Early Christianity from a woman’s point of view is not a tale of domestic drudgery. These are women of spirit who “discover a blazing fierceness of purpose when faced with the impossible”. Women like Thecla, for example, who turned away from her expected role as wife and mother, leaving fiancé, home and family to follow Paul and preach the gospel. This kind of thinking didn’t go down too well with the imperial authorities and many early Christian women met sticky ends in Roman arenas, thrown to the lions in gladiatorial games.
The turning point came with the conversion of the empress Helena, mother of the first Christian emperor Constantine. Cooper is careful not to overstate Helena’s role “as the mother of imperial Christianity”, focusing more on the effects of legitimation of the Church as a powerful organisation within Roman society.
This marks a “an institutional ‘hardening’ of the faith” in which women have to renegotiate their place, particularly as worship moved out of households into newly-built basilicas. Cooper presents this as a period when women could influence culture through poetry, reading, and scholarship.

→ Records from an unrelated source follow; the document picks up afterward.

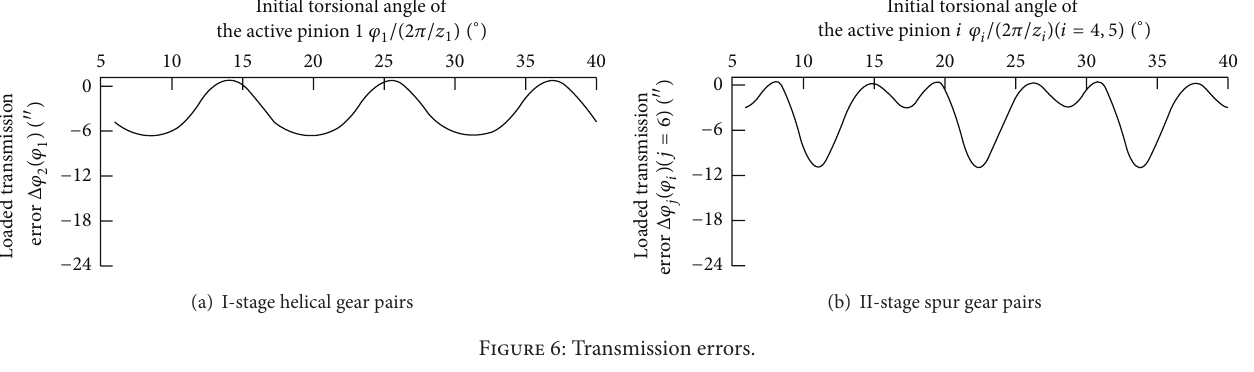
Figure 6: Transmission errors.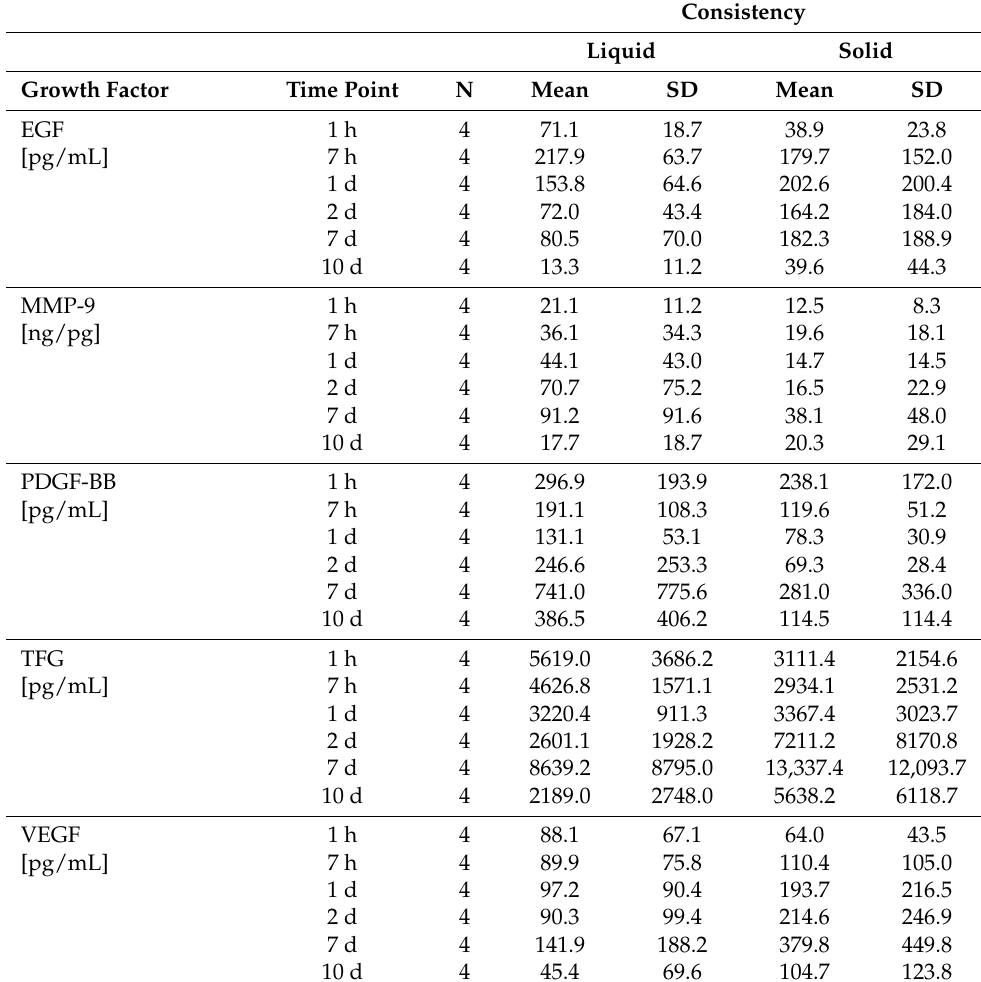
Table 1. Descriptive statistics growth factor release of liquid and solid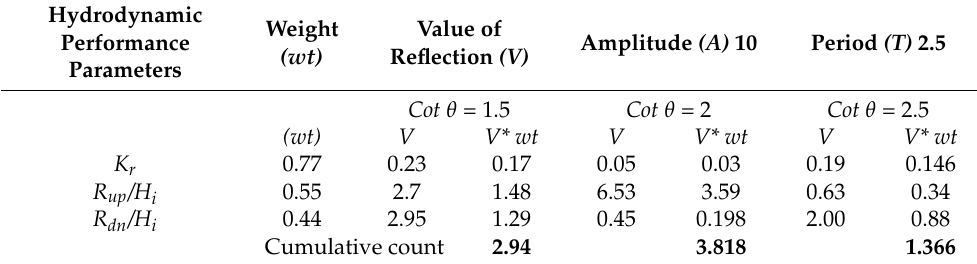
Table 8. Sample hydrodynamic performance parameters for three slopes and similar wave conditions for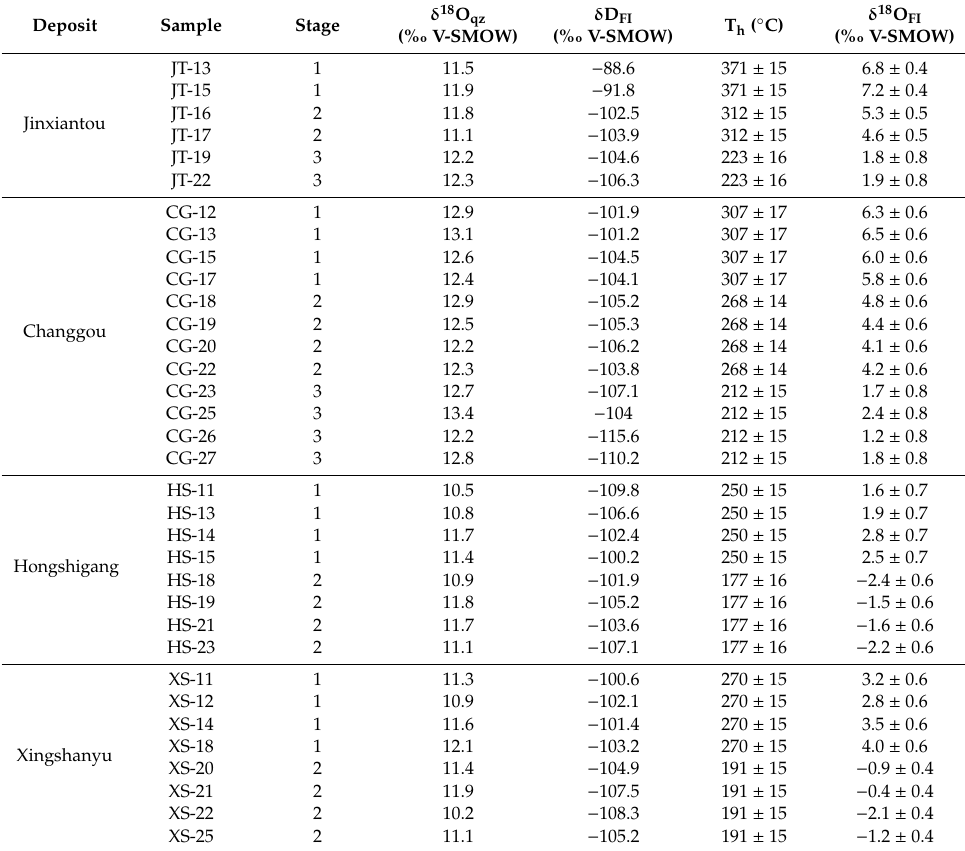
Table 2. Oxygen and hydrogen isotopic data for quartz and fluid inclusion waters associated with various stages of hydrothermal quartz from the Qibaoshan polymetallic ore field. Deposit Sample Stage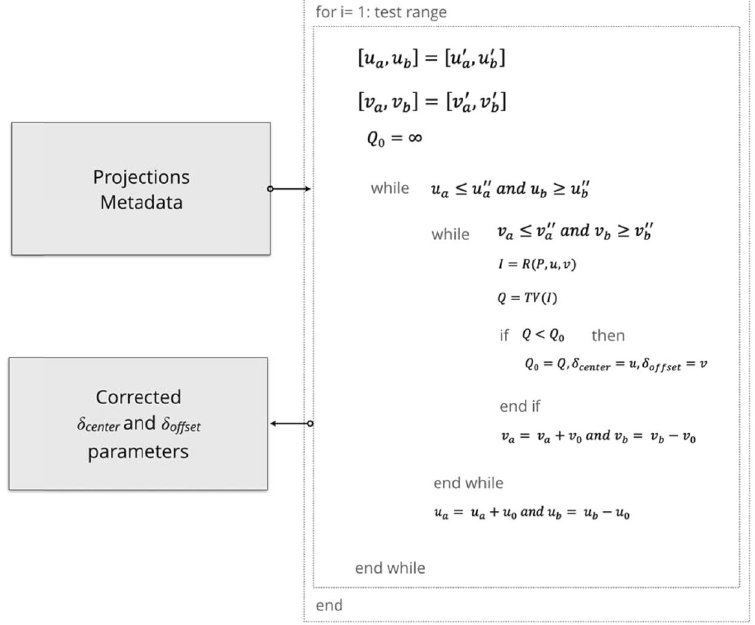
Figure 9. The implementation of the algorithm for the center of rotation and the offset of detector corrections. Subscripts a and b defines the range, and 0 means the initial point for the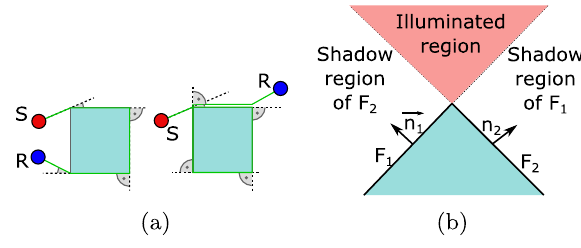
Figure 5. (a) Two diffracted propagation paths. On the left building, the path is diffracted around the entire building with an accumulated diffraction angle u A > p . The right building shows a diffracted path with u A > 2 p . Depending on the angular threshold value, these paths are dismissed. (b) Wedge with aligned faces F 1 and F 2 . Propagation paths to edges that are completely located in the illuminated region of both aligned faces (red area) are diffracted neither from the shadow region of F 2 nor from the shadow region of F 2 .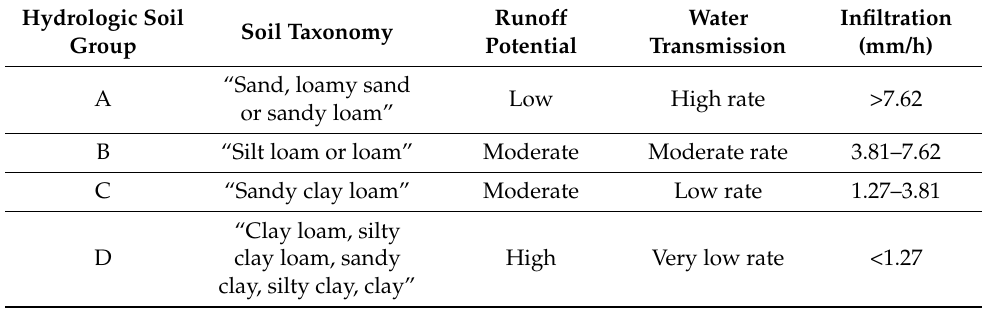
Table 1. Natural resource conservation service classification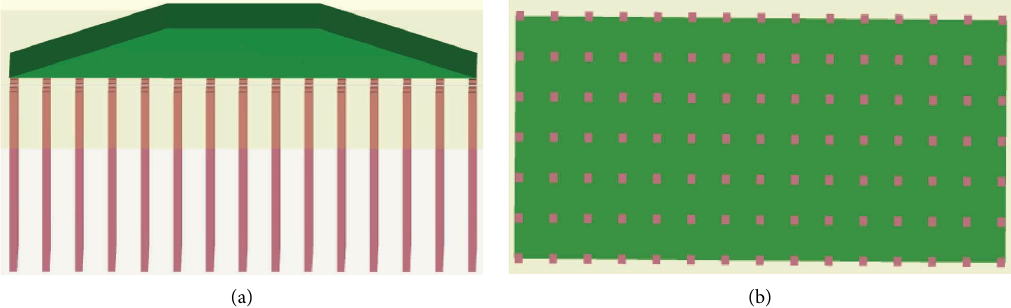
Figure 5: (a) Installation of drains in clay soil. (b) Arrangement of drains in square pattern.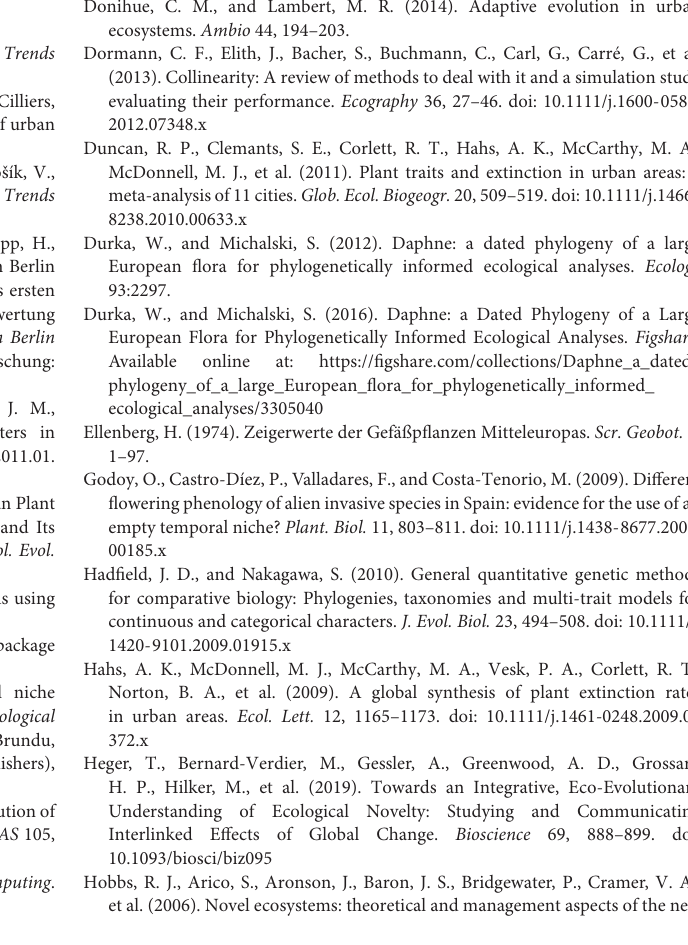
Supplementary Table 3 | List of vascular plant species occuring in Berlin, Germany with selected traits, the type of ecosystem species occur in within Berlin (natural remnant, hybrid, novel immature, and novel mature ecosystems), species native status (whether species are native or non-native to Berlin — the latter distinguishing among archaeophytes and neophytes), and whether species have established or casual occurrence in the four types of ecosystems (0 = casual occurrence, 1 = established occurrence). This list is underlying the full model described in this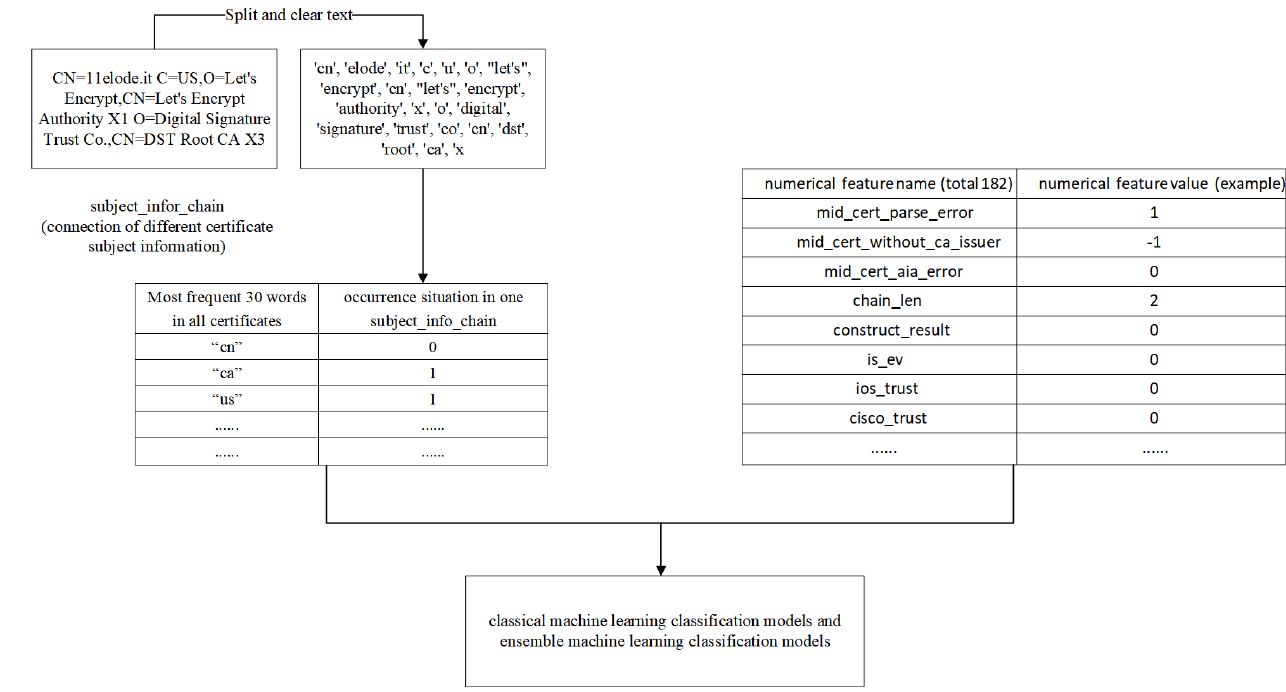
Figure 2. The data processing of classical and ensemble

By the fourth century, books transmitted “ideals of ascetic renunciation and virginal purity” which made chastity seem like an attractive option for women. Communities of virgins and widows flourished, offering a release from volatile husbands and constant childbearing with a high risk of infant and maternal mortality. Women gained like-minded company and the chance to do good works for the poor and vulnerable.
Spiritual power is Cooper’s main focus, “not the offices and institutions that had sprouted like weeds” within the Church, and where women are concerned Cooper’s narrative makes it clear that spiritual power operates more effectively where structures are looser and improvised. There are implications for developing a deeper theology of women in the church, particularly when the ordination of women remains a contentious issue, but Cooper never strays out of her area of expertise into theological territory.
Band of Angels is not a book for feminist theologians, who would be familiar with most of the material anyway. It’s telling that Cooper’s ideal reader is her own mother, and she describes “a desire to write the kind of book that she and my aunt would have wanted to read”.
It is pitched at smart, interested, spirited women. I can already think of a few female friends who would enjoy it, and suspect its success will depend on word of mouth and the quiet tide of female networking.